The first type of tree disease is known as fungal. Tree diseases caused by fungi include needle blight, needle rhizomes, wilt (lateral or central), and root-knot. Needle blight is caused by a fungus named Saprolegnia, which is found in warm environments such as damp, rainy climates. It thrives on dead leaves and other plant parts; hence, you can easily spot it by discoloring the needle-like leaves and white powdery substance that accumulates on the affected areas. To determine if your tree is infected, examine the underside of young needles for signs of fungal growth.
The second type of tree disease is caused by bacterial diseases. These include the pathogens known as Staphylococcus aureus, Streptococcus salivarius, and Bacillus cereus. They generally thrive in humid, moist surroundings, especially in trees that are growing in floodplains, near fountains, and along rivers. Symptoms of bacterial tree diseases include white spots (called plaques) on the trunk and twigs, and dark, water-soaked lesions on the trunk, branches, or leaves. To determine if your tree is infected, look at the bottom of wet leaves for Staphylococcus or check for Streptococcus antigens on a culture of healthy skin.
The third type of pathogen is the arborist’s mites, also known as wood-destroying arthropods. They are most commonly found on deciduous trees. The symptoms of an arborist’s mites include distorted needle edges on the leaf surfaces, soft, disintegrated, shredding material on the leaf surface, and small white cysts on branch veins. To look for these organisms, scrape the underside of diseased needles to check for Staphylococcus or check for Streptococcus antigens on a culture of healthy skin. To cure these pathogen-infected leaves, pinch off infected needles and wash branches with insecticide.

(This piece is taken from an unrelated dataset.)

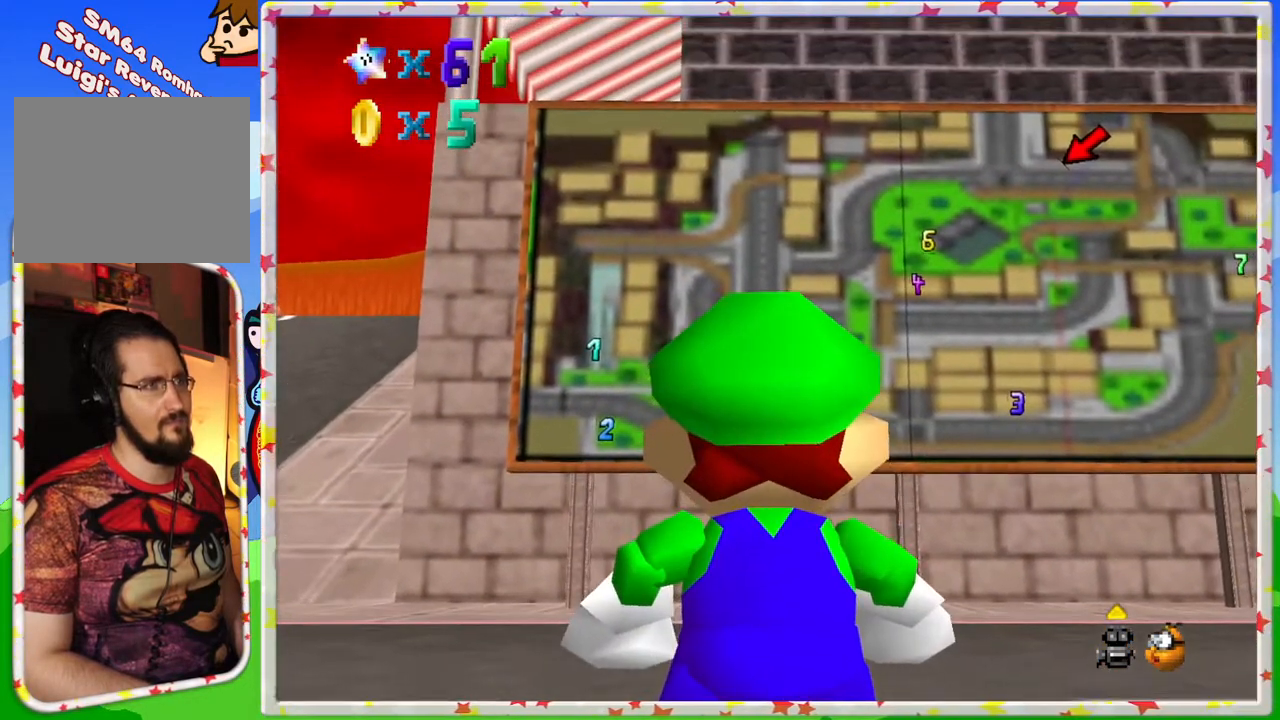
{"buttons": [], "left_stick": "center", "events": [[33, "left_stick", "right"], [217, "left_stick", "center"]]}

Fungi caused by fungi are also unsightly and can cause major damage to a tree’s bark, leaves, and fruit. They are most commonly found on evergreens. In addition, they can be found on other deciduous trees, but they tend to proliferate more quickly on evergreen trees than on conifers. Some of the types of fungi involved in tree diseases include black rot, Botrytis, ringworm, silver frost, and needle blight. To diagnose these pathogens, scrape the underside of infected leaves and fruit and look for Streptococcus or Staphylococcus antigens on a culture of healthy skin.

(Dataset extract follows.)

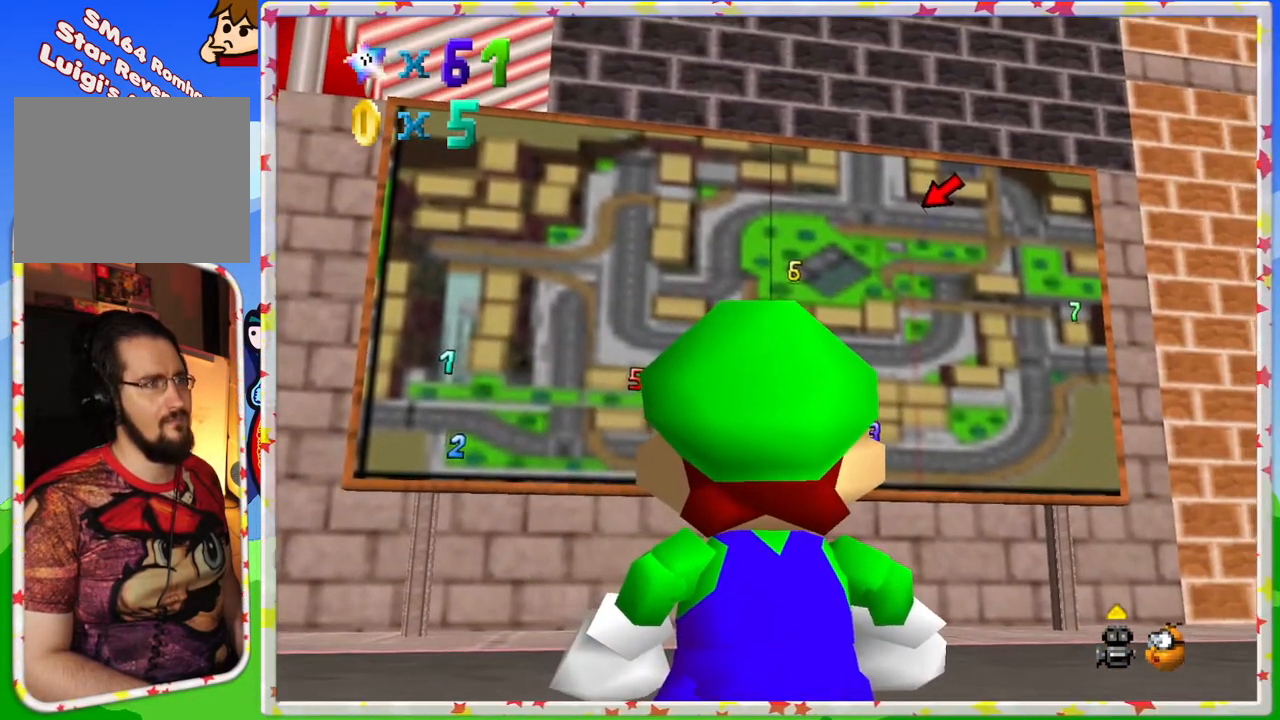
{"buttons": [], "left_stick": "up", "events": [[467, "left_stick", "up"]]}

Tree diseases, also called necropathy, affect the whole tree system, affecting both the leaves and roots. They can affect all parts of a tree, including twigs, flowers, fruits, and roots. Tree diseases that affect the entire root system, causing the death of the entire plant, are most serious and fatal. Tree diseases can be caused by fungi (or their subtypes) as well as bacteria, viruses, protozoa, and other organisms.
Many of the fungi and protozoa are harmless, while bacteria and viruses are detrimental to the health of a tree. Tree diseases that are caused by fungi are usually distinguishable by their characteristic features, such as wilt or leaf discoloration; leaf patches or baldness; yellowing of foliage; and the presence of fungi growing on the affected portions of the tree. Tree diseases caused by bacteria on the other hand cause similar symptoms (such as wilted foliage, brown spots on the foliage, and so on), but lack the characteristic feature of fungi growth. Other types of tree diseases include wood decay (penter), scale insects (scale lice), insect pests, and fungal infection (cysts, candida, yeasts).
Bark diseases are common in oaks and other conifers, and generally affect the whole bark of the tree. The most common is needle disease, which is caused by mycorrhizae fungi. Many other diseases, such as “blue bark” and “hank,” are rare and specific infections, caused by particular species of fungi. Bark diseases are highly contagious and can spread rapidly between trees.